Planning permission sought for ‘flagship’ University of Carlisle city campus

Funding from the Borderlands Inclusive Growth Deal and Carlisle Town Deal Fund has covered three-quarters of the projected costs of the development

The University of Cumbria is seeking planning permission for its Citadels campus, the “flagship” of its future city centre estate.

The announcement coincides with a public consultation for the project centred around two Grade I listed rotundas adjacent to the city’s train station. The project will convert shops once owned by Woolworths and Burton’s in its transformation of the site beside English Street. The university said that an earlier public consultation on the outline plan drew a “majority” positive response from city residents.

Planning permission sought for 'flagship' University of Carlisle city campus
Old shops will make way for a three-storey glass atrium facing onto English Street.

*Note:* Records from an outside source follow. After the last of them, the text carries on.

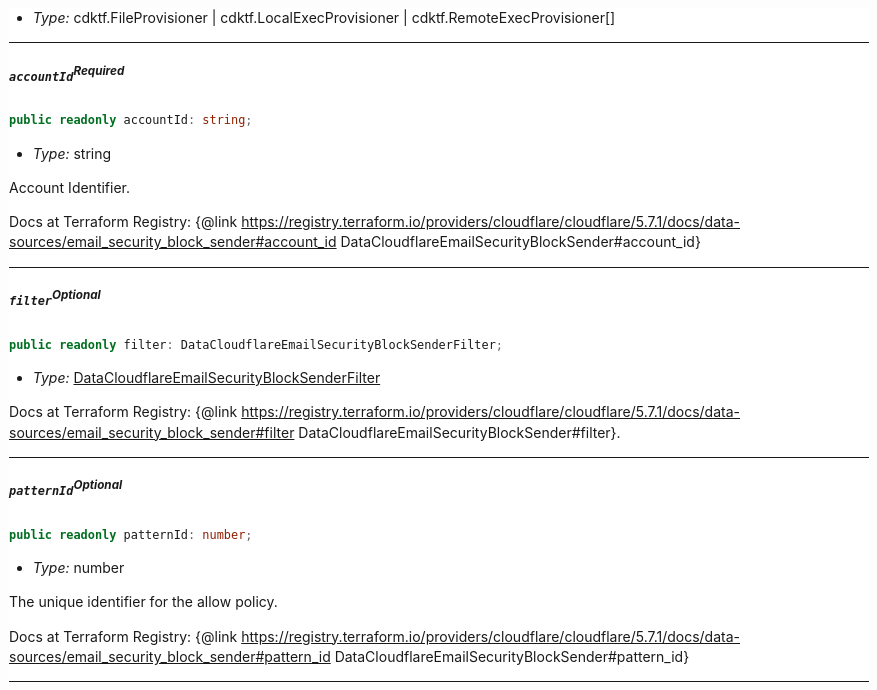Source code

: - *Type:* cdktf.FileProvisioner | cdktf.LocalExecProvisioner | cdktf.RemoteExecProvisioner[]

---

##### `accountId`<sup>Required</sup> <a name="accountId" id="@cdktf/provider-cloudflare.dataCloudflareEmailSecurityBlockSender.DataCloudflareEmailSecurityBlockSenderConfig.property.accountId"></a>

```typescript
public readonly accountId: string;
```

- *Type:* string

Account Identifier.

Docs at Terraform Registry: {@link https://registry.terraform.io/providers/cloudflare/cloudflare/5.7.1/docs/data-sources/email_security_block_sender#account_id DataCloudflareEmailSecurityBlockSender#account_id}

---

##### `filter`<sup>Optional</sup> <a name="filter" id="@cdktf/provider-cloudflare.dataCloudflareEmailSecurityBlockSender.DataCloudflareEmailSecurityBlockSenderConfig.property.filter"></a>

```typescript
public readonly filter: DataCloudflareEmailSecurityBlockSenderFilter;
```

- *Type:* <a href="#@cdktf/provider-cloudflare.dataCloudflareEmailSecurityBlockSender.DataCloudflareEmailSecurityBlockSenderFilter">DataCloudflareEmailSecurityBlockSenderFilter</a>

Docs at Terraform Registry: {@link https://registry.terraform.io/providers/cloudflare/cloudflare/5.7.1/docs/data-sources/email_security_block_sender#filter DataCloudflareEmailSecurityBlockSender#filter}.

---

##### `patternId`<sup>Optional</sup> <a name="patternId" id="@cdktf/provider-cloudflare.dataCloudflareEmailSecurityBlockSender.DataCloudflareEmailSecurityBlockSenderConfig.property.patternId"></a>

```typescript
public readonly patternId: number;
```

- *Type:* number

The unique identifier for the allow policy.

Docs at Terraform Registry: {@link https://registry.terraform.io/providers/cloudflare/cloudflare/5.7.1/docs/data-sources/email_security_block_sender#pattern_id DataCloudflareEmailSecurityBlockSender#pattern_id}

---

Designed by DAY Architectural Ltd., the new campus development is the culmination of a partnership between the university, city and county councils, and the Cumbria Local Economic Partnership. Sir Robert McAlpine has been appointed to undertake the work.

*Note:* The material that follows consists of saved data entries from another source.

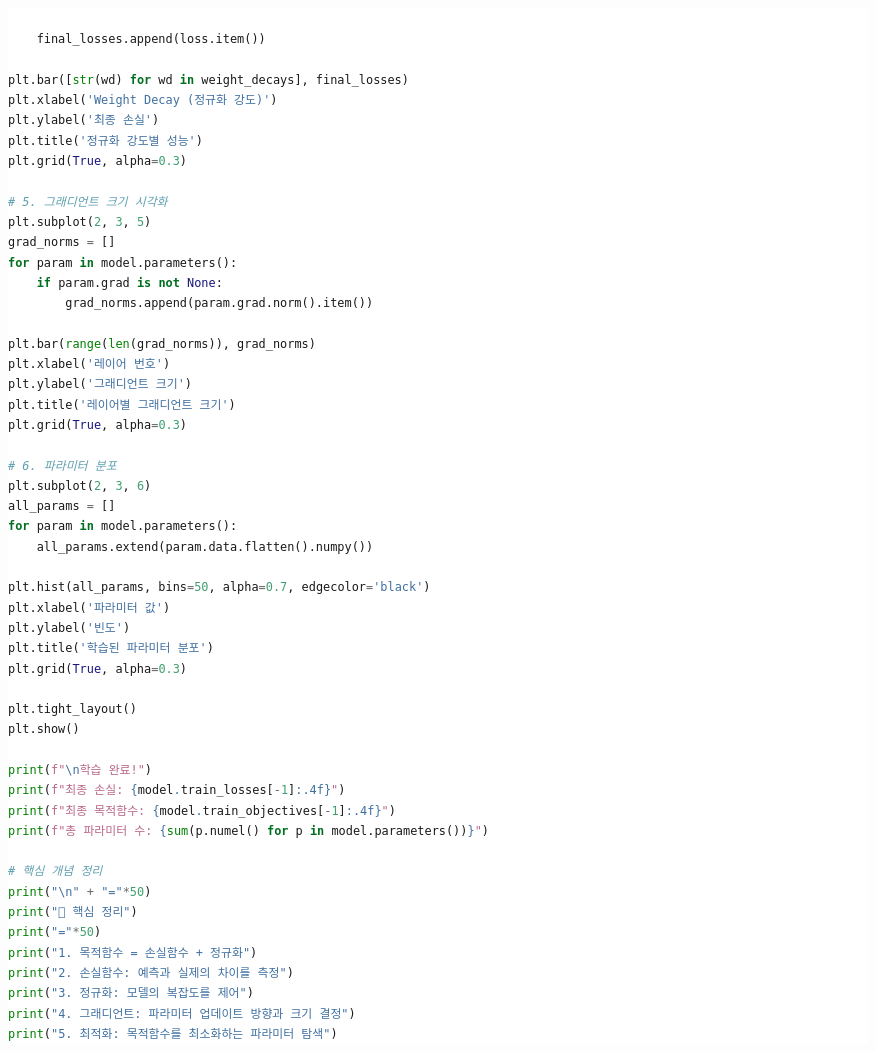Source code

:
 ```python
    
    final_losses.append(loss.item())

plt.bar([str(wd) for wd in weight_decays], final_losses)
plt.xlabel('Weight Decay (정규화 강도)')
plt.ylabel('최종 손실')
plt.title('정규화 강도별 성능')
plt.grid(True, alpha=0.3)

# 5. 그래디언트 크기 시각화
plt.subplot(2, 3, 5)
grad_norms = []
for param in model.parameters():
    if param.grad is not None:
        grad_norms.append(param.grad.norm().item())

plt.bar(range(len(grad_norms)), grad_norms)
plt.xlabel('레이어 번호')
plt.ylabel('그래디언트 크기')
plt.title('레이어별 그래디언트 크기')
plt.grid(True, alpha=0.3)

# 6. 파라미터 분포
plt.subplot(2, 3, 6)
all_params = []
for param in model.parameters():
    all_params.extend(param.data.flatten().numpy())

plt.hist(all_params, bins=50, alpha=0.7, edgecolor='black')
plt.xlabel('파라미터 값')
plt.ylabel('빈도')
plt.title('학습된 파라미터 분포')
plt.grid(True, alpha=0.3)

plt.tight_layout()
plt.show()

print(f"\n학습 완료!")
print(f"최종 손실: {model.train_losses[-1]:.4f}")
print(f"최종 목적함수: {model.train_objectives[-1]:.4f}")
print(f"총 파라미터 수: {sum(p.numel() for p in model.parameters())}")

# 핵심 개념 정리
print("\n" + "="*50)
print("🎯 핵심 정리")
print("="*50)
print("1. 목적함수 = 손실함수 + 정규화")
print("2. 손실함수: 예측과 실제의 차이를 측정")
print("3. 정규화: 모델의 복잡도를 제어")
print("4. 그래디언트: 파라미터 업데이트 방향과 크기 결정")
print("5. 최적화: 목적함수를 최소화하는 파라미터 탐색")
```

The new campus will include public access and thoroughfares, gardens and a “public realm/civic space”, according to documents submitted to the council. The new campus will house a Carlisle Business Exchange and a Centre for Digital Transformation.

Planning permission sought for 'flagship' University of Carlisle city campus 1
The new site is closer to the railway station than the university’s current home.

The university hopes works will start in the first half of 2023 – with the site operational by spring 2026. Archaeological surveys will begin later this year.

The £77.5m cost of the project has been met in part by £50 million from the government-backed Borderlands Inclusive Growth Deal and £4 million from the Carlisle Town Deal Fund.

The university vice-chancellor, Prof Julie Mennell, said the announcement “takes us another step closer to realising our ambition”.

The project would, she said, “increase the accessibility, reach and impact of our academic offer [and] add vibrancy to the city centre, increasing activity, footfall and investment, and support our region’s post-covid recovery”.

The university is not the only institution hoping to consolidate its operations into a new, purpose-built city-centre campus. The universities of Derby, Sheffield Hallam, Nottingham, and Brighton are all opening facilities on brownfield land in their respective city centres for students and residents.